START RECORDS SUPPLIED
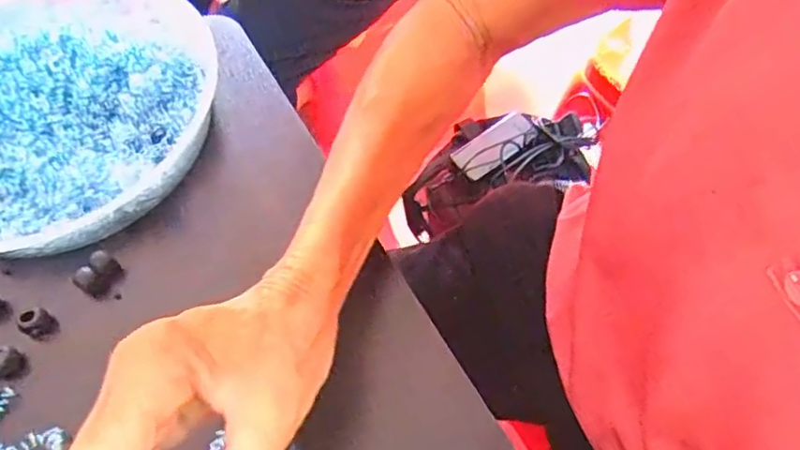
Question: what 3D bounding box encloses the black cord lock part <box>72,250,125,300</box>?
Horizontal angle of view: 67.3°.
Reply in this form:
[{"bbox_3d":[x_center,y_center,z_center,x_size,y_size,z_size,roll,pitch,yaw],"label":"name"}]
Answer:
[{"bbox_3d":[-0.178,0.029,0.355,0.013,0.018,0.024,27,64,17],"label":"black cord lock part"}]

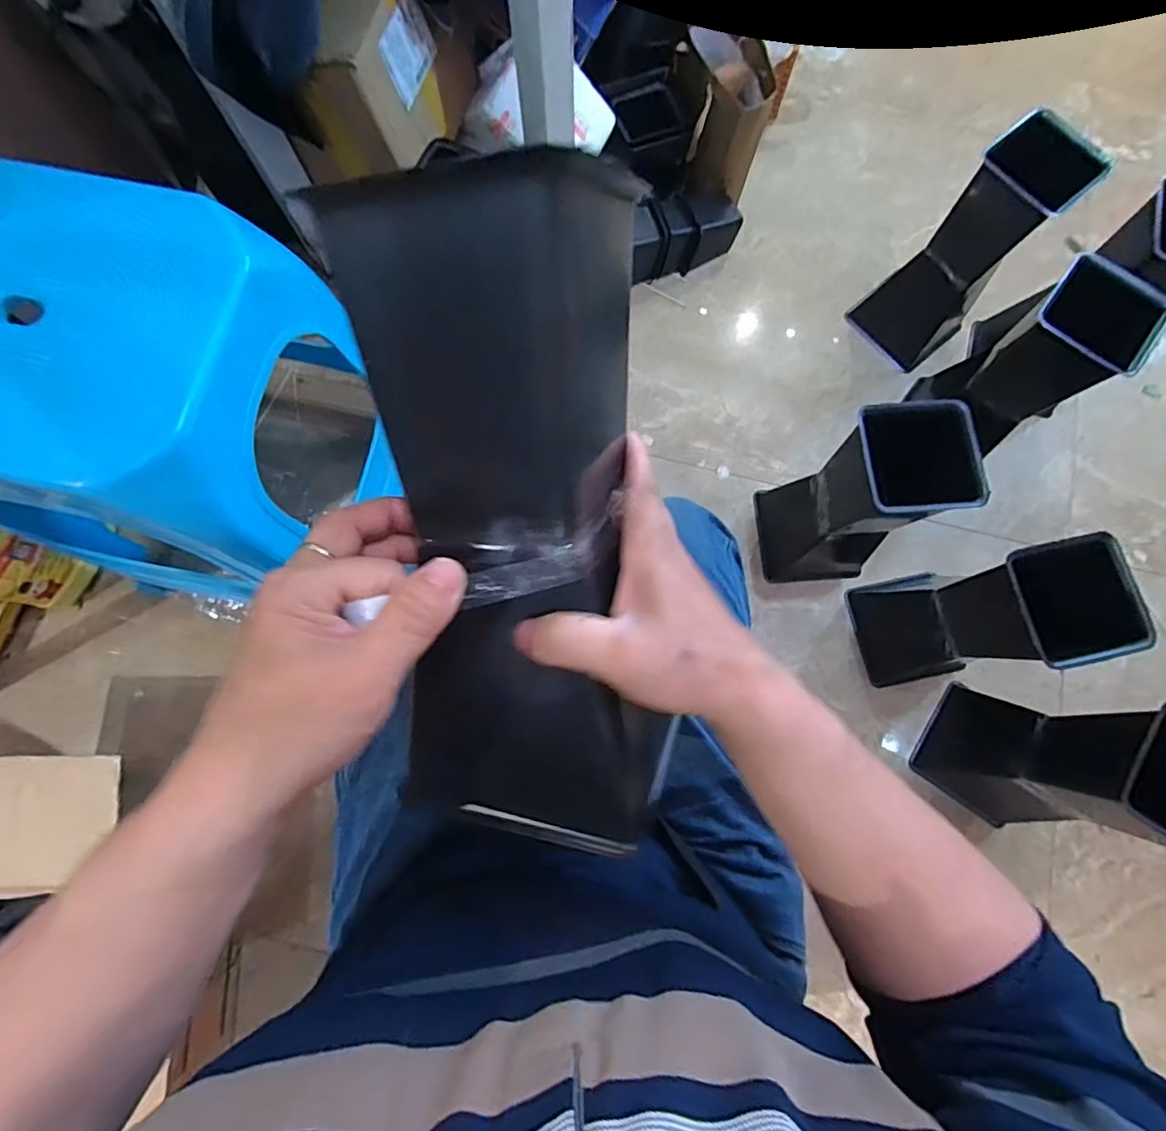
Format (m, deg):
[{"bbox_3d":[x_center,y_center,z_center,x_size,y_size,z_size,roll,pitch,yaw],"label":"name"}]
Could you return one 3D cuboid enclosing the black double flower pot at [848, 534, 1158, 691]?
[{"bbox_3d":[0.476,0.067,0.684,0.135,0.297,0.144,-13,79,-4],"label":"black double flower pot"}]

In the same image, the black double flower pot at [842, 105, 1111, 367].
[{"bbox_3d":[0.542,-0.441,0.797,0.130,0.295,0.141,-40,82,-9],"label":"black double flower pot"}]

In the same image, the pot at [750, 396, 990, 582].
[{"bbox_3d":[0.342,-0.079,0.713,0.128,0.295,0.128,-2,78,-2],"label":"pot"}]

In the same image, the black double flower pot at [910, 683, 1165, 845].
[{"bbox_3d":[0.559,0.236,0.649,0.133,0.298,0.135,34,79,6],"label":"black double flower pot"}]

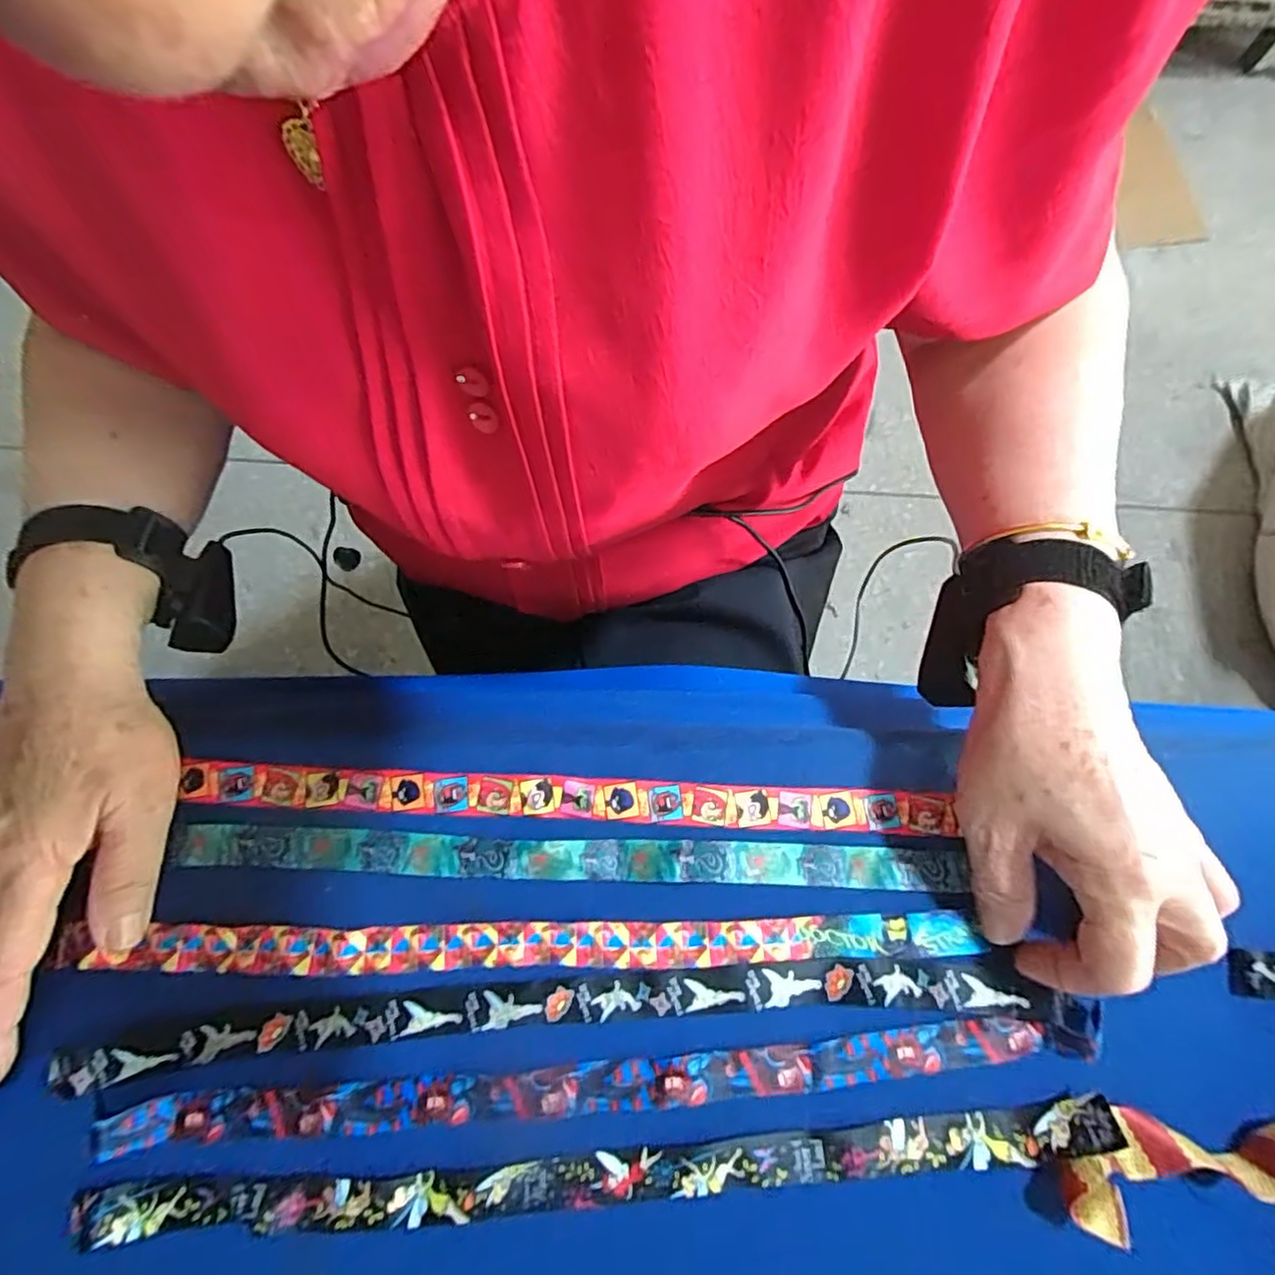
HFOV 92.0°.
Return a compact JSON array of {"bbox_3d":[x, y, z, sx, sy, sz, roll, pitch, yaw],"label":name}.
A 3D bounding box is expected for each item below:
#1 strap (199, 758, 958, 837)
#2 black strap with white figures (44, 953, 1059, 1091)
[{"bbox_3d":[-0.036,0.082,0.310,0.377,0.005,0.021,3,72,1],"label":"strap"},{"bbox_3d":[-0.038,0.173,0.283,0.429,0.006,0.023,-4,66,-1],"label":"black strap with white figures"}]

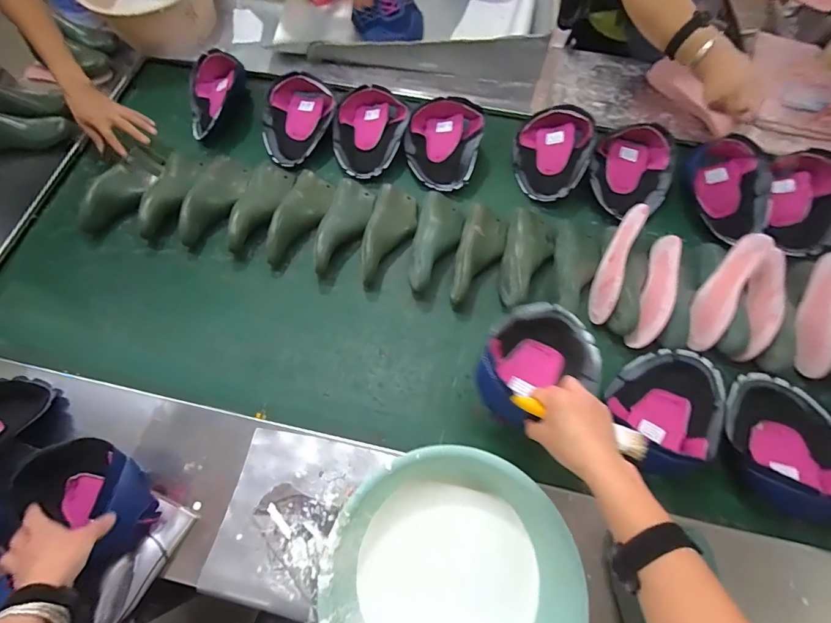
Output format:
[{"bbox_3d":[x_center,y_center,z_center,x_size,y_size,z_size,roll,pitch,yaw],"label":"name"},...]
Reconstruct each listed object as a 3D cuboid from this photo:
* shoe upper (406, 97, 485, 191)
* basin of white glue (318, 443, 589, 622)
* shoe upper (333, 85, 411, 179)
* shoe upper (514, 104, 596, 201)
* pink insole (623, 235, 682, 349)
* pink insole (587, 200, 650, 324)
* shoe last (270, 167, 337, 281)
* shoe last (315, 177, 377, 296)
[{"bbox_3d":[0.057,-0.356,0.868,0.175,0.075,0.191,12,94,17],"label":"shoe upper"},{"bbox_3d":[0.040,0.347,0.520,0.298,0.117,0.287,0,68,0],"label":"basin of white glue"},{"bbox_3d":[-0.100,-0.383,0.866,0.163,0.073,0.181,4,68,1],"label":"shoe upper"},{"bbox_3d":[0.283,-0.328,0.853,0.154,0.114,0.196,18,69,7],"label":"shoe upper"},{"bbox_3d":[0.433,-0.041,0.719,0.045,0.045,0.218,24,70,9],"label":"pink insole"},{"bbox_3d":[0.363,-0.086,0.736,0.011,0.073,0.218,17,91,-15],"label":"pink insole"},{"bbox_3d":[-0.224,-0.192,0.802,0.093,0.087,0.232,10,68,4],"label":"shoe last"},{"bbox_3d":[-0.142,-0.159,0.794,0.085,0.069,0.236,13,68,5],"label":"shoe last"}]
END RECORDS SUPPLIED
WORK INSTRUCTIONS
Would you provide an exact, picture-free copy of the data above?

ANSWER SECTION
Question: what 3D bounding box encloses the black cord lock part <box>72,250,125,300</box>?
Horizontal angle of view: 67.3°.
Reply in this form:
[{"bbox_3d":[x_center,y_center,z_center,x_size,y_size,z_size,roll,pitch,yaw],"label":"name"}]
Answer:
[{"bbox_3d":[-0.178,0.029,0.355,0.013,0.018,0.024,27,64,17],"label":"black cord lock part"}]

Format (m, deg):
[{"bbox_3d":[x_center,y_center,z_center,x_size,y_size,z_size,roll,pitch,yaw],"label":"name"}]
Could you return one 3D cuboid enclosing the black double flower pot at [848, 534, 1158, 691]?
[{"bbox_3d":[0.476,0.067,0.684,0.135,0.297,0.144,-13,79,-4],"label":"black double flower pot"}]

In the same image, the black double flower pot at [842, 105, 1111, 367].
[{"bbox_3d":[0.542,-0.441,0.797,0.130,0.295,0.141,-40,82,-9],"label":"black double flower pot"}]

In the same image, the pot at [750, 396, 990, 582].
[{"bbox_3d":[0.342,-0.079,0.713,0.128,0.295,0.128,-2,78,-2],"label":"pot"}]

In the same image, the black double flower pot at [910, 683, 1165, 845].
[{"bbox_3d":[0.559,0.236,0.649,0.133,0.298,0.135,34,79,6],"label":"black double flower pot"}]

HFOV 92.0°.
Return a compact JSON array of {"bbox_3d":[x, y, z, sx, sy, sz, roll, pitch, yaw],"label":name}.
A 3D bounding box is expected for each item below:
#1 strap (199, 758, 958, 837)
#2 black strap with white figures (44, 953, 1059, 1091)
[{"bbox_3d":[-0.036,0.082,0.310,0.377,0.005,0.021,3,72,1],"label":"strap"},{"bbox_3d":[-0.038,0.173,0.283,0.429,0.006,0.023,-4,66,-1],"label":"black strap with white figures"}]

Output format:
[{"bbox_3d":[x_center,y_center,z_center,x_size,y_size,z_size,roll,pitch,yaw],"label":"name"},...]
Reconstruct each listed object as a 3D cuboid from this photo:
* shoe upper (406, 97, 485, 191)
* basin of white glue (318, 443, 589, 622)
* shoe upper (333, 85, 411, 179)
* shoe upper (514, 104, 596, 201)
* pink insole (623, 235, 682, 349)
* pink insole (587, 200, 650, 324)
* shoe last (270, 167, 337, 281)
* shoe last (315, 177, 377, 296)
[{"bbox_3d":[0.057,-0.356,0.868,0.175,0.075,0.191,12,94,17],"label":"shoe upper"},{"bbox_3d":[0.040,0.347,0.520,0.298,0.117,0.287,0,68,0],"label":"basin of white glue"},{"bbox_3d":[-0.100,-0.383,0.866,0.163,0.073,0.181,4,68,1],"label":"shoe upper"},{"bbox_3d":[0.283,-0.328,0.853,0.154,0.114,0.196,18,69,7],"label":"shoe upper"},{"bbox_3d":[0.433,-0.041,0.719,0.045,0.045,0.218,24,70,9],"label":"pink insole"},{"bbox_3d":[0.363,-0.086,0.736,0.011,0.073,0.218,17,91,-15],"label":"pink insole"},{"bbox_3d":[-0.224,-0.192,0.802,0.093,0.087,0.232,10,68,4],"label":"shoe last"},{"bbox_3d":[-0.142,-0.159,0.794,0.085,0.069,0.236,13,68,5],"label":"shoe last"}]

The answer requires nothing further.